## Problem 1
Reproduce word for word the portion of the root biomass passage that opens with the words containing "The increase in" and closes with "in this fashion.".
## Problem 2
Answer these questions from the root biomass passage:
(a) How many species showed increased allocation to fine root biomass when litter was added?
(b) How is the lateral root ratio defined?
(c) For how many dipterocarp species did Burslem et al. (1996) find reductions in the lateral root ratio?

The increase in allocation to fine root biomass of all three species with the addition of litter is interesting as roots often proliferate in patches enriched with organic nutrients (St. John et al., 1983b; Blair & Perfecto, 2001). This contrasts with the response of roots when nutrients are added in solution, which will presumably diffuse throughout the growth medium and raise the soil fertility more uniformly. Burslem et al. (1996) found reductions in the lateral root ratio (ratio of fine root to tap root biomass) for two dipterocarp species when nutrients were added in this fashion.

How does litter addition affect ectomycorrhizal colonization and community structure?

## Lens distortion parameter data

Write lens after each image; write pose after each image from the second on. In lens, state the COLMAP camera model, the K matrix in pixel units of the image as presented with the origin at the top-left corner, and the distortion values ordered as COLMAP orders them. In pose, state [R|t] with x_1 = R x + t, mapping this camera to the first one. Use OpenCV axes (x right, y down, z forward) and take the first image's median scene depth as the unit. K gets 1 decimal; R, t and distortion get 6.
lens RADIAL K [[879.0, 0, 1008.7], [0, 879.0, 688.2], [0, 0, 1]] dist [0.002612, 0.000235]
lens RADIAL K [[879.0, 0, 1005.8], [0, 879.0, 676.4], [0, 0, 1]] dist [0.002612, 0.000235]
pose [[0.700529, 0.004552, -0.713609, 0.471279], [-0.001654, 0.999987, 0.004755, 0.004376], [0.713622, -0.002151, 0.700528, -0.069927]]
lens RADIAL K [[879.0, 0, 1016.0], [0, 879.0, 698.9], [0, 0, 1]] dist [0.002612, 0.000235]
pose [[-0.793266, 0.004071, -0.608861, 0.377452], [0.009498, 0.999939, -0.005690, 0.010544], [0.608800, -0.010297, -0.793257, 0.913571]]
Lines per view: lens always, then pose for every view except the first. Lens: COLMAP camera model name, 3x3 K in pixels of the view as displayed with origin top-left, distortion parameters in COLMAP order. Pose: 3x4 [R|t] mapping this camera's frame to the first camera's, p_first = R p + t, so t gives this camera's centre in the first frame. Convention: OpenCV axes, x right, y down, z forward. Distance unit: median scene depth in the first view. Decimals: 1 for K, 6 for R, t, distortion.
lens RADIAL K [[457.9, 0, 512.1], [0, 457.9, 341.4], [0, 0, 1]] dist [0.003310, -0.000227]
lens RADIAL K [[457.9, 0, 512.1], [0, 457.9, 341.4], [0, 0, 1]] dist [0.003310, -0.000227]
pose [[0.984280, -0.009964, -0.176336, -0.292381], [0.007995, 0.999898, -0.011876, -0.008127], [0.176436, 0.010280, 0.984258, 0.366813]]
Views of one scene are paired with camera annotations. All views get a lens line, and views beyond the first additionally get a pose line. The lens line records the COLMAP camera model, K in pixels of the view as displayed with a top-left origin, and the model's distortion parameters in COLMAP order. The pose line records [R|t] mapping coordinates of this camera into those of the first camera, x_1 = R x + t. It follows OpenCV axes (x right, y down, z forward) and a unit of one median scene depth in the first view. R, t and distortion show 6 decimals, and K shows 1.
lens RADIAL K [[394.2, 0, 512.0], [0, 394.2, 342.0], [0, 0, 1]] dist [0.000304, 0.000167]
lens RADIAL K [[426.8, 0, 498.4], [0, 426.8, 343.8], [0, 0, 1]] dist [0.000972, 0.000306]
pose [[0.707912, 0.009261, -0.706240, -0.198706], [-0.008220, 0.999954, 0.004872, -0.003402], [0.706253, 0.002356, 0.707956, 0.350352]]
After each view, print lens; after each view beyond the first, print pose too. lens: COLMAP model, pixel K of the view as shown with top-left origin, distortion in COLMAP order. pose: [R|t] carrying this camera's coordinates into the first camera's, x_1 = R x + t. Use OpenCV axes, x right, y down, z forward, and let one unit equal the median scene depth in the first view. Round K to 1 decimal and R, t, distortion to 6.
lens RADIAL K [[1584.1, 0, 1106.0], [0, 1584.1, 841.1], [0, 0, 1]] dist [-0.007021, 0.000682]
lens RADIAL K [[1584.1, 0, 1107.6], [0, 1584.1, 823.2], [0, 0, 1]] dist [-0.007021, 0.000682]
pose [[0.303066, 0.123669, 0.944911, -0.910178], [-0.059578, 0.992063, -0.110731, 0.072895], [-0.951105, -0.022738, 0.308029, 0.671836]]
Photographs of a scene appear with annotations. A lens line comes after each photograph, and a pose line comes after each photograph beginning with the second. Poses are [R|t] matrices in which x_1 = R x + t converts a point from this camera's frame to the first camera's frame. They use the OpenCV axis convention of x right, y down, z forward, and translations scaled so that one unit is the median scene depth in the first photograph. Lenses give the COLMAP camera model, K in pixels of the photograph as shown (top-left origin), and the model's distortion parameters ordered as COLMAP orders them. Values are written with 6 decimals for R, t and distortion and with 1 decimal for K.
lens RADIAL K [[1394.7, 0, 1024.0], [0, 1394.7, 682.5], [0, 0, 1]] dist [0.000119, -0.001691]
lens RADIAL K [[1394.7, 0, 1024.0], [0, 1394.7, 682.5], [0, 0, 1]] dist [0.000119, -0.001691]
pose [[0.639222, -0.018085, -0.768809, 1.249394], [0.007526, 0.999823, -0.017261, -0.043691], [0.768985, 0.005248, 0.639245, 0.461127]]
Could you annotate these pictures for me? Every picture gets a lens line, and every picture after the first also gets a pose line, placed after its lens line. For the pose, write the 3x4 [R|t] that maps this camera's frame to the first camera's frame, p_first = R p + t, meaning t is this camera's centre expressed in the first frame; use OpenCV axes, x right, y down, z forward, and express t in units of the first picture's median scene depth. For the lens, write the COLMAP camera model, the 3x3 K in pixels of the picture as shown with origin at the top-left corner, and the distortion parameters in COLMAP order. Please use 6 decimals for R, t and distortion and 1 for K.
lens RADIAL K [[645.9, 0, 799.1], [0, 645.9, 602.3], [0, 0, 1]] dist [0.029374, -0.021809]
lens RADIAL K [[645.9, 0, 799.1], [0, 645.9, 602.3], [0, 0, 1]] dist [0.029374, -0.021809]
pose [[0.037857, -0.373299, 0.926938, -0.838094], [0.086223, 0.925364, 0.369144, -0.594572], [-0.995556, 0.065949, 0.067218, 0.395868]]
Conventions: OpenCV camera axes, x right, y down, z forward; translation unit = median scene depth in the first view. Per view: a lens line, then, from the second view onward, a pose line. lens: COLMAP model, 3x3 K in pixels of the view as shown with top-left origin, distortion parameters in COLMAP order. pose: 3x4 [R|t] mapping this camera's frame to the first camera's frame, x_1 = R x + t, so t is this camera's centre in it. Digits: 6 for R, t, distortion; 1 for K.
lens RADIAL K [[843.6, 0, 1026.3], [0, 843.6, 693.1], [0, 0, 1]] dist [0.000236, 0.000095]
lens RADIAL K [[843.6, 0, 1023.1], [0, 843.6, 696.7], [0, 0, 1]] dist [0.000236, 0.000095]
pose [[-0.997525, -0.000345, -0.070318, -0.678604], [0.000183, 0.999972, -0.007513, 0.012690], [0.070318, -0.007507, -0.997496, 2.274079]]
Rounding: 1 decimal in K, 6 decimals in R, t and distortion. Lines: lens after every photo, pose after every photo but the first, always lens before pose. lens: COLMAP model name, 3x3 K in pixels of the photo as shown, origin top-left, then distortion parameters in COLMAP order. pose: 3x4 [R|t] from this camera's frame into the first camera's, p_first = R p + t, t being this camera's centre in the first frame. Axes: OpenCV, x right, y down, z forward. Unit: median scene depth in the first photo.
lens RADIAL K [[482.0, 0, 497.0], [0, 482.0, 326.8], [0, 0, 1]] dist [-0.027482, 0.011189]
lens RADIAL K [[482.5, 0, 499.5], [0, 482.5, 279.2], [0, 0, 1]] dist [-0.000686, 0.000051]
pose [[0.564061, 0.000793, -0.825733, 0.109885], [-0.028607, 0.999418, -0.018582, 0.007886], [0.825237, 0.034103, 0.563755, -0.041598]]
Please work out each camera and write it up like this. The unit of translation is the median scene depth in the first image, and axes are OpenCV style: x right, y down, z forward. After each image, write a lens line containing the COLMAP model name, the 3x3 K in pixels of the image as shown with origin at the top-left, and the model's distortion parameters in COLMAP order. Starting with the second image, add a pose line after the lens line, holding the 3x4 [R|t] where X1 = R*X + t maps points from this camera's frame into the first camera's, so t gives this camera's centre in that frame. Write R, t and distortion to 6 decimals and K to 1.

## Written response 1
The increase in allocation to fine root biomass of all three species with the addition of litter is interesting as roots often proliferate in patches enriched with organic nutrients (St. John et al., 1983b; Blair & Perfecto, 2001). This contrasts with the response of roots when nutrients are added in solution, which will presumably diffuse throughout the growth medium and raise the soil fertility more uniformly. Burslem et al. (1996) found reductions in the lateral root ratio (ratio of fine root to tap root biomass) for two dipterocarp species when nutrients were added in this fashion.

## Written response 2
(a) Three.
(b) As the ratio of fine root to tap root biomass.
(c) Two.